Monday, February 3, 2020

MR. ROGERS

I was more of a Sesame Street dad than a Mr. Rogers dad when my kids were growing up. In other words, I was a head guy rather than a heart guy. I responded to the energy of Sesame Street, its emphasis on teaching the ABCs and math, its jumpy, colorful aesthetics. I was, I'll admit it, somewhat scornful of slow old Mr. Rogers with his cardigan and his puppets--and not least what I judged to be his sentimental preachiness about "feelings."

These memories were prompted as I watched "A Beautiful Day in the Neighborhood" last night, with the amiable Tom Hanks...


... doing an excellent job of impersonating the former minister whose children's television show I was happy, in those days, to mock. I have been through a good number of life changes since that time. Perhaps the most important--and the most difficult!--was the one that taught me that to live cut off from those feelings that I mocked was to cut off not only from myself, but from the true relationships that make life meaningful.

Attentive readers of these Buddha Diaries will have noted the blog's epigraph: "... getting to the heart of the matter..." I could have learned a lot from watching Mr. Rogers, had he been around--had television been around!--when I was little.
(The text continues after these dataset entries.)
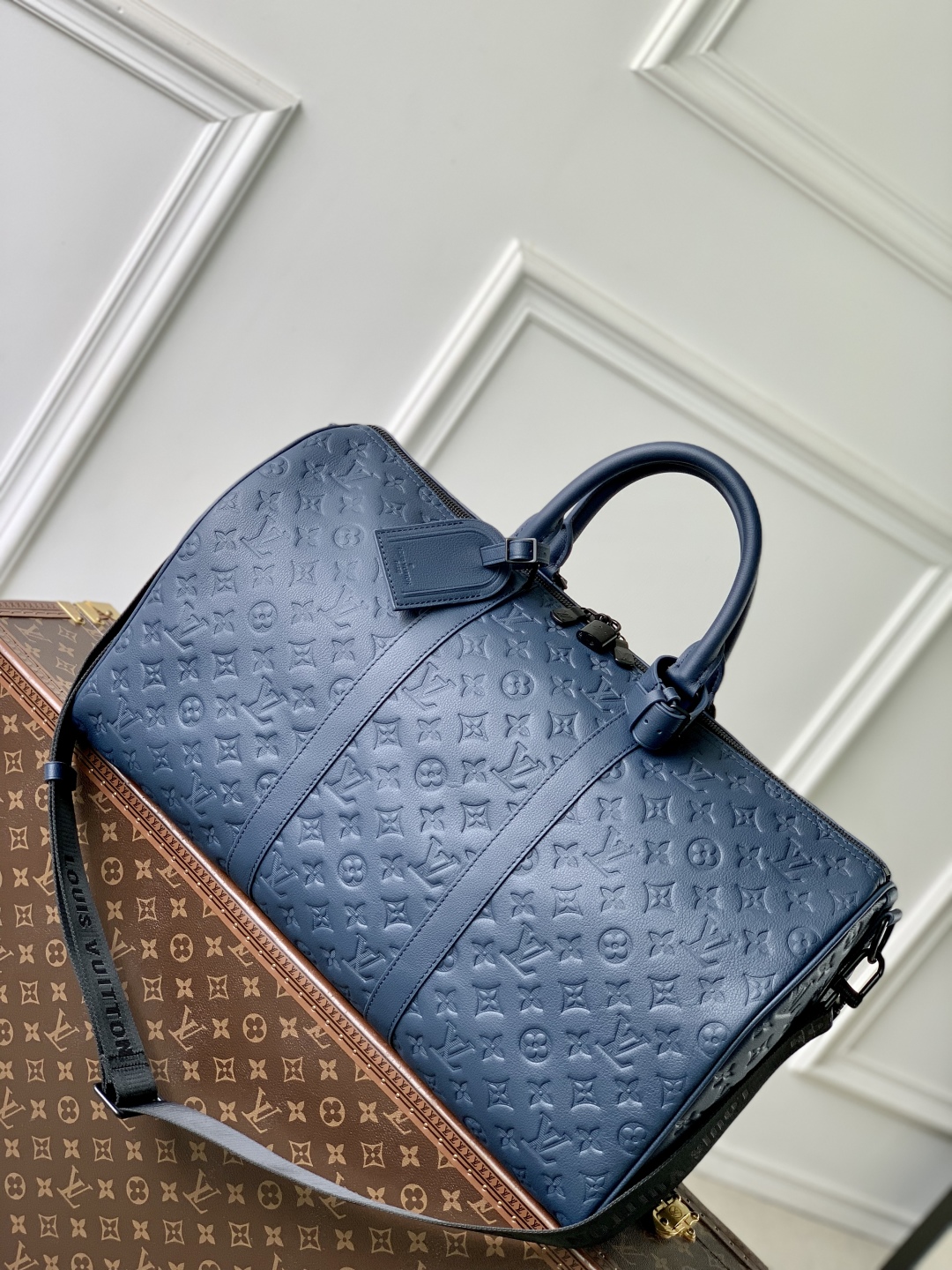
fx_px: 1907
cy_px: 635
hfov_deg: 28.0
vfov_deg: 36.8
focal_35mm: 52
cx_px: 476
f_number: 2.4
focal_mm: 6
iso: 25
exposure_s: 1/122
Instead I learned that feelings were dangerous things: at boarding school you didn't cry. To show fear or sadness was to invite bullying or mockery. It was safer to hide the feelings that came up, to build a strong suit of armor to protect my vulnerable inner heart from the world out there. By the time I was a young man, it would embarrass me to even hear the word "heart." That was silly stuff, for people less enlightened than my well-educated, supercilious self.

Watching the film last night was in some ways a painful experience, in part because it put me in touch with that younger self, and with the ABCs of emotional education of which I had been deprived by a bygone ethos as a child. There was no kindly Mr. Rogers to reassure that little boy that he was okay exactly as he was; no one to listen to the fear and rage I felt so frequently and so intensely, but kept inside because it was unsafe to express them.

More disturbing even, though, was the film's major theme, which came as a surprise. Before seeing it (Ellie's insistence) I had expected something softer, gentler, more, well... Mr. Rogers. And that part was there, for sure, as the counterpoint. But the major theme was something closer to my own heart. (See, I can say the word now!) It was the unacknowledged rage of a young man carrying the childhood wound of having been abandoned by his father at an early age, and their long and difficult path toward reconciliation and the rediscovery of love between them--through the agency, of course, of Fred Rogers.

It took me a long time to grow into full manhood. Along the way, in my emotional immaturity and much like that young man's father, I caused great pain to those who loved and ought to have been able to trust me. Watching the film, I could not help but see myself in the object of that young man's rage, a man who could find no way to make amends for the actions of his own young days; and I was truly, unexpectedly moved as I witnessed the learning process of both father and son as Mr. Rogers helped them find and heal their damaged hearts.